I have been waiting for this week to arrive. I wasn't sure when it would arrive, but I was confident that it would, and at long last it is here.
I have mentioned before that I have the kids turn in a journal each week. So far the journals have been pretty straight-forward, telling me about the material we covered, the successes and struggles they are having with the material, and how the groups they are in are working...the usual stuff that I have requested from the students for years. However, this week the kids in my "part A" class (the first half of the two-trimester honors pre-calculus class) took their first test. And while there is plenty of room for improvement as far as the grades are concerned, there were two very positive occurrences.
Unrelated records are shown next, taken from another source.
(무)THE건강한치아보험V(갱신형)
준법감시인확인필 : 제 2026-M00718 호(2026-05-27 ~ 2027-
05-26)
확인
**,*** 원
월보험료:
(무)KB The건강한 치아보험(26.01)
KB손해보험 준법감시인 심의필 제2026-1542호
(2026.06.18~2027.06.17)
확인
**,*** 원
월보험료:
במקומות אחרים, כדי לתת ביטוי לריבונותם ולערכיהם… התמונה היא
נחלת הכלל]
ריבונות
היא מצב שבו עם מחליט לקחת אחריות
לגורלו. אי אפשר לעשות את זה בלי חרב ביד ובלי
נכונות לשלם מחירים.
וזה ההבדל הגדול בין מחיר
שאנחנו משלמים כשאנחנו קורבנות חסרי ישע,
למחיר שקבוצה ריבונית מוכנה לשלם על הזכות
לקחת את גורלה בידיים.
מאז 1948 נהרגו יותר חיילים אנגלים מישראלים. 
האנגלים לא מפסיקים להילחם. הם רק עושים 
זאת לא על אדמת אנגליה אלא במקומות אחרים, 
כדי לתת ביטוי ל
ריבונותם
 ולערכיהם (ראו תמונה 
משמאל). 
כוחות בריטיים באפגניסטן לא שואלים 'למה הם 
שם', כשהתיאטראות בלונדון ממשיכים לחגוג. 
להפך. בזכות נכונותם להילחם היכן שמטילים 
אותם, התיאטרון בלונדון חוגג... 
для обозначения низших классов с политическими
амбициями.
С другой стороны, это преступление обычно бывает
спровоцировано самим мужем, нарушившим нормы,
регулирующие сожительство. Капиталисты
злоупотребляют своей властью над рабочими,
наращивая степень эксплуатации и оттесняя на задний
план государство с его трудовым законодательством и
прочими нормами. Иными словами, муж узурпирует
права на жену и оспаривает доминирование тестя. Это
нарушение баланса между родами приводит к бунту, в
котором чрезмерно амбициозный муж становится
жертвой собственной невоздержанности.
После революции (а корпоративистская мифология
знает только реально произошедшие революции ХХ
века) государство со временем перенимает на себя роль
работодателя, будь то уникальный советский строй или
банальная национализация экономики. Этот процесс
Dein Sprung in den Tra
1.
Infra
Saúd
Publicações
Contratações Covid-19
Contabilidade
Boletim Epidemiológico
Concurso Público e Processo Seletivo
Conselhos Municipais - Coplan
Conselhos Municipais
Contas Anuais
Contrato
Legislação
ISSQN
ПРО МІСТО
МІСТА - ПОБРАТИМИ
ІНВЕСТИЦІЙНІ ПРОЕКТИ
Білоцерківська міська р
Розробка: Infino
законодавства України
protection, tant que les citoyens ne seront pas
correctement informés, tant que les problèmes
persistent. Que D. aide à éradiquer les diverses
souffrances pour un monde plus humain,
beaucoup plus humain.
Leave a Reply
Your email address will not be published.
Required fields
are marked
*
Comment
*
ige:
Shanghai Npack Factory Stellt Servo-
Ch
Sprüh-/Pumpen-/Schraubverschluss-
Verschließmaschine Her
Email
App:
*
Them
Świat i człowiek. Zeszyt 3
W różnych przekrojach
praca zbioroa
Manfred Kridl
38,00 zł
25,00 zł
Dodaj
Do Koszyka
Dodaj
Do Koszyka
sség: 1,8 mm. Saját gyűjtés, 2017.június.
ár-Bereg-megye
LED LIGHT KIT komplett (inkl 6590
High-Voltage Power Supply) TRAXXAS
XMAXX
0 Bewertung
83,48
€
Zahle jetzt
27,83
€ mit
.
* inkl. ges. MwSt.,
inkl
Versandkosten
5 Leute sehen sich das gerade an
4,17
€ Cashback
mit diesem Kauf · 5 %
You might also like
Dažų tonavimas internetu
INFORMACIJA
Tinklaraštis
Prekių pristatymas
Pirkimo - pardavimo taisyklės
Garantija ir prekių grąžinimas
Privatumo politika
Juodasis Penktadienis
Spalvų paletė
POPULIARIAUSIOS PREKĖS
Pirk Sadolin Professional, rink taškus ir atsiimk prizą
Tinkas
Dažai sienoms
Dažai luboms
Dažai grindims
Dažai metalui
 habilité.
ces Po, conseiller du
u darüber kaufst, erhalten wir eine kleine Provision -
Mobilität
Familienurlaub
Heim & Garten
First, the vast majority of the mistakes were either simple arithmetic or not answering the question (i.e., not reading the directions), so from a content standpoint the class is in great shape. Second, and this is the "event" I have been waiting for, the journals contained passages such as the following:
"This week, the advantages of using the Harkness method became evident for me, especially for our first test. Instead of having to go back and study things that we learned two weeks ago and never talked about again, we built on those things to the point where we were still incorporating some of our preliminary topics into tougher problems. It really benefited me during the test because I didn’t have to go back in my mind to a few weeks ago and think of things that we discussed. Also, instead of having all teachers show us one method to solving a test problem, I was able to use some “shortcuts” that some of my classmates showed me throughout the week(s)."
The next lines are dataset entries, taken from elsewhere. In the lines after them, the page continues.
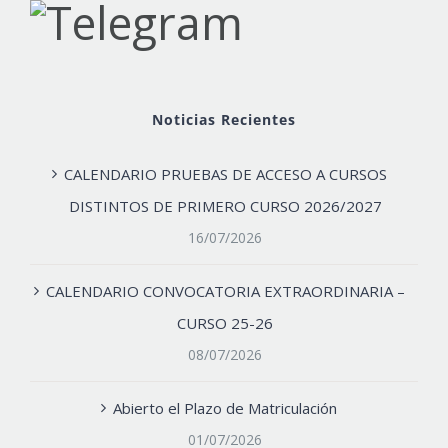
Noticias Recientes
CALENDARIO PRUEBAS DE ACCESO A CURSOS
DISTINTOS DE PRIMERO CURSO 2026/2027
16/07/2026
CALENDARIO CONVOCATORIA EXTRAORDINARIA –
CURSO 25-26
08/07/2026
Abierto el Plazo de Matriculación
01/07/2026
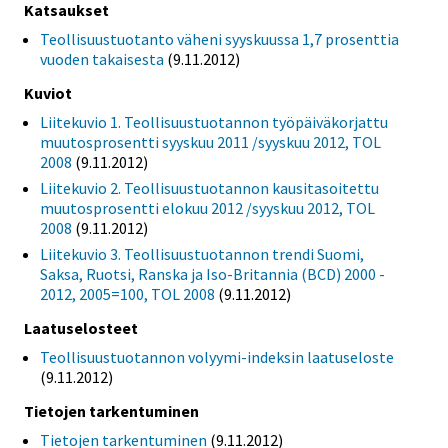
Katsaukset
Teollisuustuotanto väheni syyskuussa 1,7 prosenttia
vuoden takaisesta
(9.11.2012)
Kuviot
Liitekuvio 1. Teollisuustuotannon työpäiväkorjattu
muutosprosentti syyskuu 2011 /syyskuu 2012, TOL
2008
(9.11.2012)
Liitekuvio 2. Teollisuustuotannon kausitasoitettu
muutosprosentti elokuu 2012 /syyskuu 2012, TOL
2008
(9.11.2012)
Liitekuvio 3. Teollisuustuotannon trendi Suomi,
Saksa, Ruotsi, Ranska ja Iso-Britannia (BCD) 2000 -
2012, 2005=100, TOL 2008
(9.11.2012)
Laatuselosteet
Teollisuustuotannon volyymi-indeksin laatuseloste
(9.11.2012)
Tietojen tarkentuminen
Tietojen tarkentuminen
(9.11.2012)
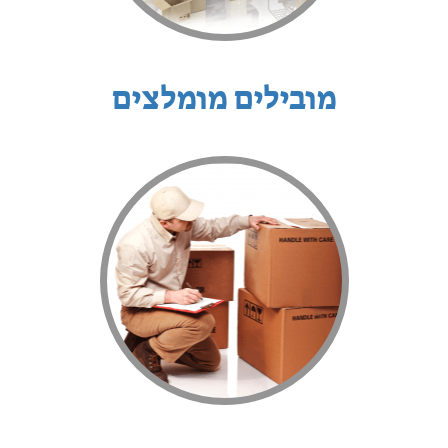
מובילים מומלצים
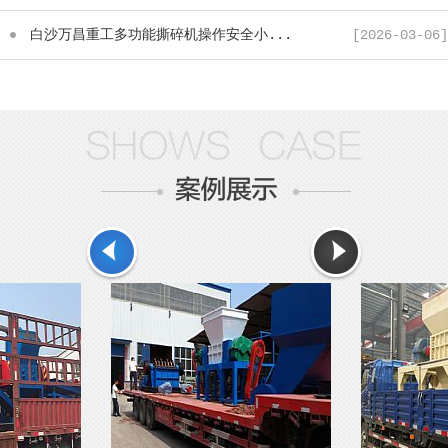
白沙万昌重工多功能撕碎机操作安全小...
[2026-03-06]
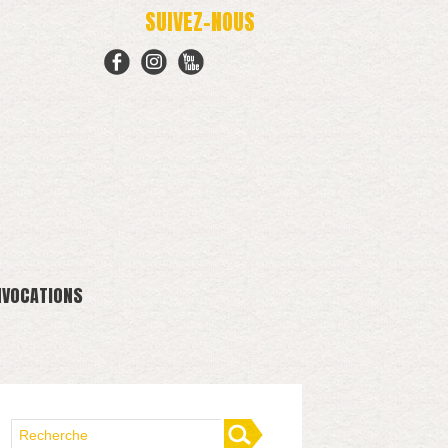
SUIVEZ-NOUS
NVOCATIONS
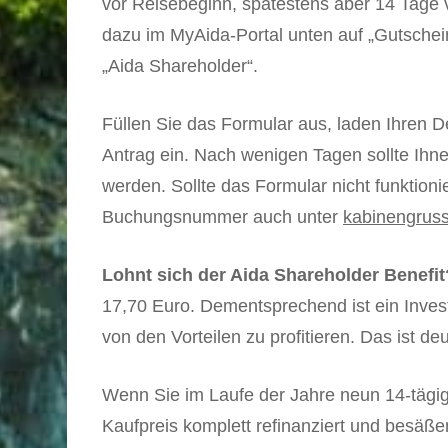
vor Reisebeginn, spätestens aber 14 Tage 
dazu im MyAida-Portal unten auf „Gutsche
„Aida Shareholder“.
Füllen Sie das Formular aus, laden Ihren 
Antrag ein. Nach wenigen Tagen sollte Ih
werden. Sollte das Formular nicht funktion
Buchungsnummer auch unter
kabinengrus
Lohnt sich der Aida Shareholder Benefit
17,70 Euro. Dementsprechend ist ein Inve
von den Vorteilen zu profitieren. Das ist d
Wenn Sie im Laufe der Jahre neun 14-tägig
Kaufpreis komplett refinanziert und besäß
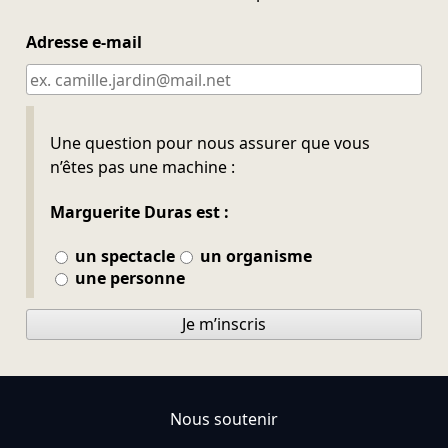
Adresse e-mail
Ne pas remplir
Une question pour nous assurer que vous
n’êtes pas une machine :
Marguerite Duras est :
un spectacle
un organisme
une personne
Je m’inscris
Nous soutenir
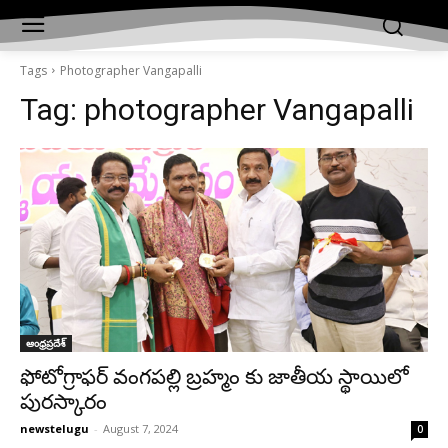
Tags
Photographer Vangapalli
Tag:
photographer Vangapalli
ఆంధ్రప్రదేశ్‌
ఫోటోగ్రాఫర్ వంగపల్లి బ్రహ్మం కు జాతీయ స్థాయిలో
పురస్కారం
newstelugu
-
August 7, 2024
0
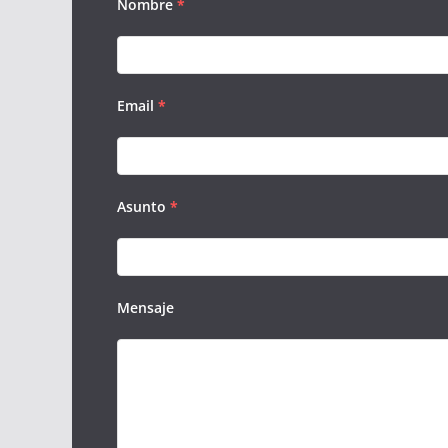
Nombre
*
Email
*
Asunto
*
Mensaje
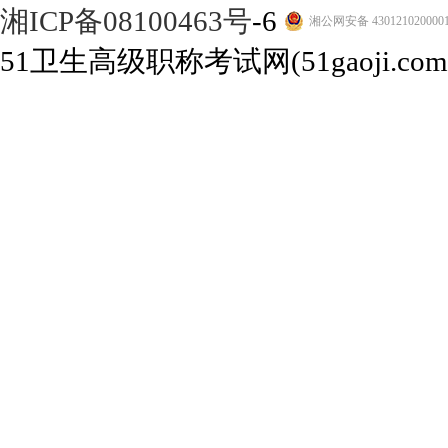
湘ICP备08100463号
-6
湘公网安备 430121020000
51卫生高级职称考试网(51gaoji.com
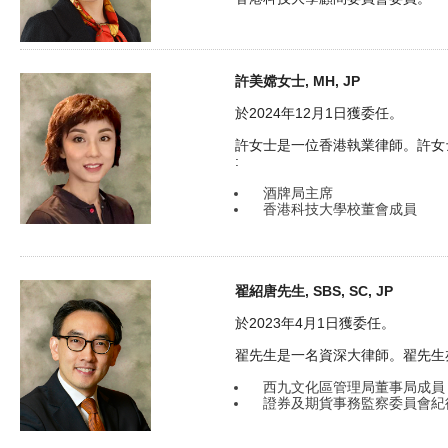
許美嫦女士, MH, JP
於2024年12月1日獲委任。
許女士是一位香港執業律師。許女
:
酒牌局主席
香港科技大學校董會成員
翟紹唐先生, SBS, SC, JP
於2023年4月1日獲委任。
翟先生是一名資深大律師。翟先生
西九文化區管理局董事局成員
證券及期貨事務監察委員會紀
"Lo and behold, you somehow pull out [...] an A! A miracle! And I truly believe that it is all because of the Harkness method. In the nights leading up to the test, unlike in past math courses, I was not looking at review problems and having no idea where to start. Yes, I had a few topics that I needed to reexamine, but I wasn't going into the test stressing that I didn't know that information. I understood the information with a much higher retention rate."
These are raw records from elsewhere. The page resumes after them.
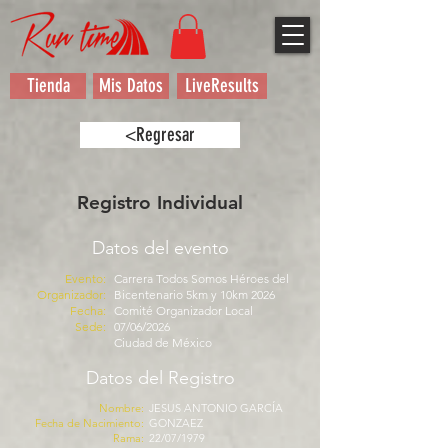
Tienda
Mis Datos
LiveResults
<Regresar
Registro Individual
Datos del evento
Evento:
Carrera Todos Somos Héroes del
Organizador:
Bicentenario 5km y 10km 2026
Fecha:
Comité Organizador Local
Sede:
07/06/2026
Ciudad de México
Datos del Registro
Nombre:
JESUS ANTONIO GARCÍA
Fecha de Nacimiento:
GONZAEZ
Rama:
22/07/1979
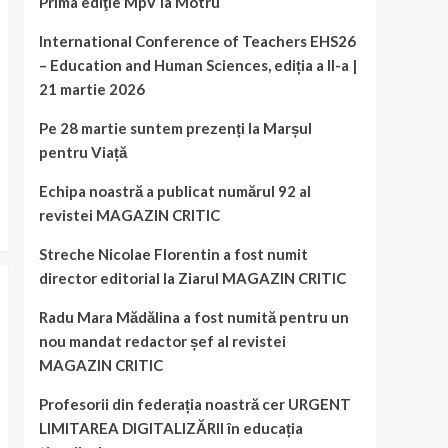
Prima ediţie MpV la Motru
International Conference of Teachers EHS26
– Education and Human Sciences, ediția a II-a |
21 martie 2026
Pe 28 martie suntem prezenți la Marșul
pentru Viață
Echipa noastră a publicat numărul 92 al
revistei MAGAZIN CRITIC
Streche Nicolae Florentin a fost numit
director editorial la Ziarul MAGAZIN CRITIC
Radu Mara Mădălina a fost numită pentru un
nou mandat redactor șef al revistei
MAGAZIN CRITIC
Profesorii din federația noastră cer URGENT
LIMITAREA DIGITALIZĂRII în educația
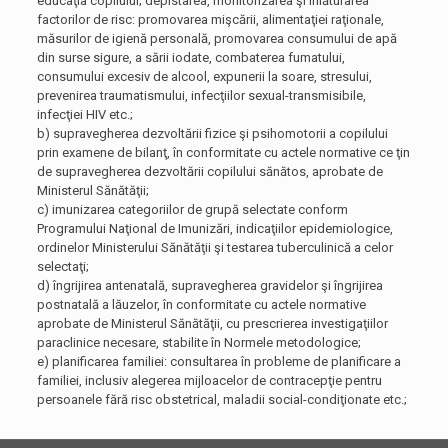
educaţia copilului; depistarea, monitorizarea şi înlăturarea
factorilor de risc: promovarea mişcării, alimentaţiei raţionale,
măsurilor de igienă personală, promovarea consumului de apă
din surse sigure, a sării iodate, combaterea fumatului,
consumului excesiv de alcool, expunerii la soare, stresului,
prevenirea traumatismului, infecţiilor sexual-transmisibile,
infecţiei HIV etc.;
b) supravegherea dezvoltării fizice şi psihomotorii a copilului
prin examene de bilanţ, în conformitate cu actele normative ce ţin
de supravegherea dezvoltării copilului sănătos, aprobate de
Ministerul Sănătăţii;
c) imunizarea categoriilor de grupă selectate conform
Programului Naţional de Imunizări, indicaţiilor epidemiologice,
ordinelor Ministerului Sănătăţii şi testarea tuberculinică a celor
selectaţi;
d) îngrijirea antenatală, supravegherea gravidelor şi îngrijirea
postnatală a lăuzelor, în conformitate cu actele normative
aprobate de Ministerul Sănătăţii, cu prescrierea investigaţiilor
paraclinice necesare, stabilite în Normele metodologice;
e) planificarea familiei: consultarea în probleme de planificare a
familiei, inclusiv alegerea mijloacelor de contracepţie pentru
persoanele fără risc obstetrical, maladii social-condiţionate etc.;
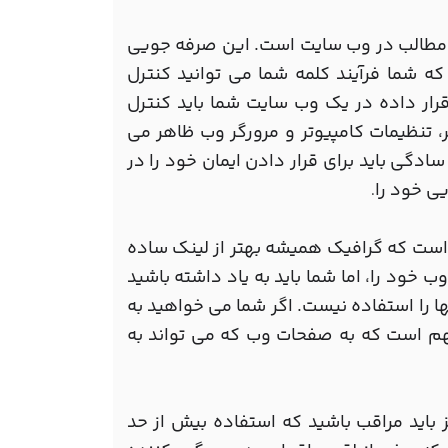
 مطالب در وب سایت است. این صرفه جویی
ه شما فرآیند کلمه شما می توانید کنترل
ر داده در یک وب سایت شما باید کنترل
ر، تنظیمات کامپیوتر و مرورگر وب ظاهر می
سادگی باید برای قرار دادن ایمان خود را در
یی خود را
.
 است که گرافیک همیشه بهتر از لینک ساده
ب خود را، اما شما باید به یاد داشته باشید
ا را استفاده نیست. اگر شما می خواهید به
هم است که به صفحات وب که می تواند به
باید مراقب باشید که استفاده بیش از حد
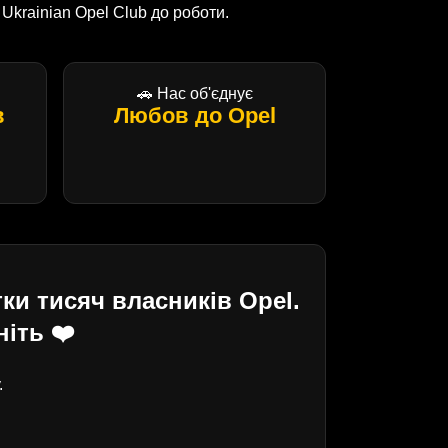
krainian Opel Club до роботи.
🚗 Нас об'єднує
в
Любов до Opel
ки тисяч власників Opel.
іть ❤️
.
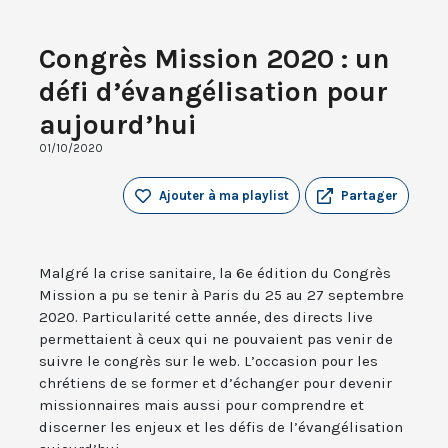
Congrès Mission 2020 : un
défi d’évangélisation pour
aujourd’hui
01/10/2020
Ajouter à ma playlist
Partager
Malgré la crise sanitaire, la 6e édition du Congrès
Mission a pu se tenir à Paris du 25 au 27 septembre
2020. Particularité cette année, des directs live
permettaient à ceux qui ne pouvaient pas venir de
suivre le congrès sur le web. L’occasion pour les
chrétiens de se former et d’échanger pour devenir
missionnaires mais aussi pour comprendre et
discerner les enjeux et les défis de l’évangélisation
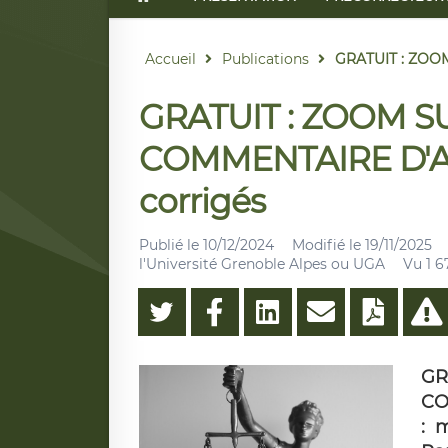
Accueil
Publications
GRATUIT : ZOOM
GRATUIT : ZOOM SU
COMMENTAIRE D'AR
corrigés
Publié le
10/12/2024
Modifié le
19/11/2025
l'Université Grenoble Alpes ou UGA
Vu 1 6
GR
CO
:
"I feel much more confident in my ability to succeed in the class. More specifically with the discussions, I feel that I am contributing my ideas well, and taking a lot out of the processes of my peers. For example, when we discuss the features of a particular graph, it is always reassuring to have multiple people explain the different aspects of a function - quite frankly, some people are inevitably going to be better at simplifying and furthermore, explaining their process."What else is there to say? They get it. They get the whole point. They get that it's about understanding the material. They get that having a discussion makes for a deeper understanding of the material. They get that it's OK to admit when you're having difficulty with the material and to ask for help. They get it. Amen.
Now admittedly, not all of the journals contained such passages. But the only negative comments in the bunch were about ways to make the discussions even better. None of them...literally none...were negative to the point of wanting to return to lectures. Despite the admissions that this does take more work than "the old way", there was the immediate follow-up that it was worth it.
Hopefully this attitude will not only last the rest of the term, but will make it's way into the other sections of the class and have a positive impact beyond this trimester and possibly even beyond this year. I'm well aware that once a class or a teacher gets a reputation, be it good or bad, it's hard to shake. And at this point I'm optimistic that Harkness is starting to get a positive reputation.